I fatti relativi al processo si riferiscono a quanto accaduto in una base Uck nel villaggio di Zllash/Zlaš, controllato dall’unità comandata direttamente da Mustafa durante tutto il conflitto. Base, ha stabilito il tribunale, dove vennero compiuti crimini efferati contro «almeno sei persone» di etnia albanese «fermate dall’Uck e private della libertà», segregate nella base «senza che venisse loro data spiegazione o che potessero opporsi alla reclusione», si legge nella sentenza. La loro colpa? Quella di essere considerate «spie dei serbi, collaborazionisti, traditori». La punizione? Mustafa e i suoi subalterni li sottoposero a «trattamenti degradanti, lasciandoli senza acqua, senza cibo e cure mediche, senza vestiti di ricambio». Poi inflissero loro vere e proprie torture per «estorcere informazioni o confessioni», procedure che impressero nei sopravvissuti ferite «fisiche e psicologiche» che dureranno per sempre. Non si dimenticano, infatti, bruciature di sigarette, elettroshock, botte con mazze da baseball, carcerieri che urinano sui detenuti, giorni e notti in una sorta di fienile sporco e malsano, a dormire tra le feci di animali.

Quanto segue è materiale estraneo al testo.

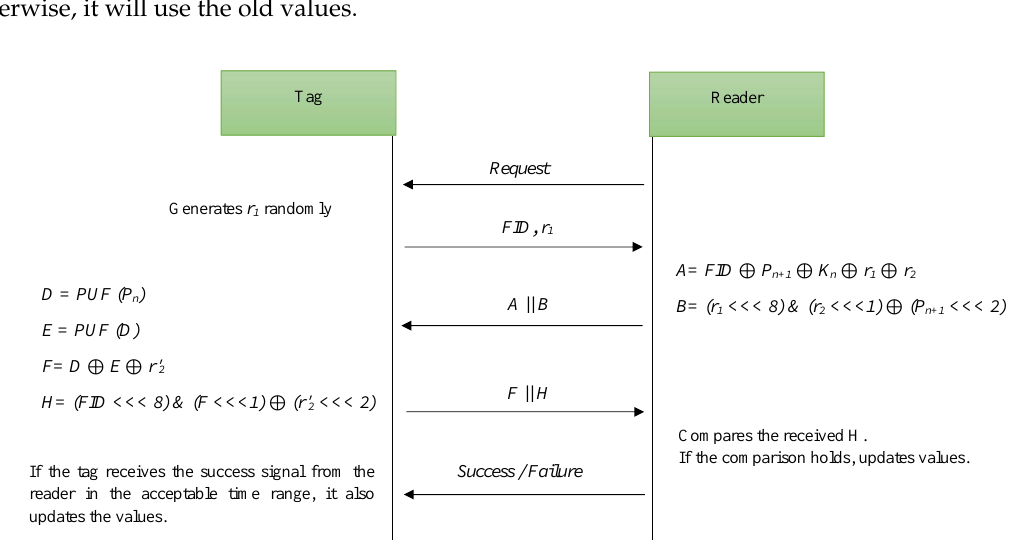
Figure 2. Time sequence diagram of Xu et al.’s protocol for single tag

Ci fu anche una vittima. Era un prigioniero, deceduto a causa dei «gravi maltrattamenti» inflitti dai membri del gruppo di Mustafa e al quale fu negata assistenza medica.

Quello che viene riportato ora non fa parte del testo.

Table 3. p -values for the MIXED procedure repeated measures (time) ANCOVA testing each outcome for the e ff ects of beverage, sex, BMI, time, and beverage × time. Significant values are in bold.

Mustafa non era solo colui che dava gli ordini, ma secondo la Corte partecipò personalmente a due interrogatori e alle relative sevizie, inscenando anche una «finta esecuzione», tutti fattori che per i giudici hanno costituito «un’aggravante». I giudici, dopo aver emesso la sentenza contro Mustafa, hanno voluto ringraziare «l’enorme coraggio dei testimoni» che hanno permesso che il procedimento andasse avanti, malgrado siano stati «bollati in Kosovo come traditori» e sottoposti a minacce e intimidazioni, un problema serissimo in procedimenti del genere, che spiega anche perché il tribunale sia dovuto “emigrare” all’Aja.

In Kosovo la condanna è stata accolta con rabbia e incredulità. «Ingiustizia per tutta la nazione», l’ha definita il ministro Liburn Aliu, mentre il politico Besnik Tahiri ha sottolineato che «la guerra dell’Uck fu per la libertà e contro il regime» di Milosević. Auspicando che l’appello ribalti tutto.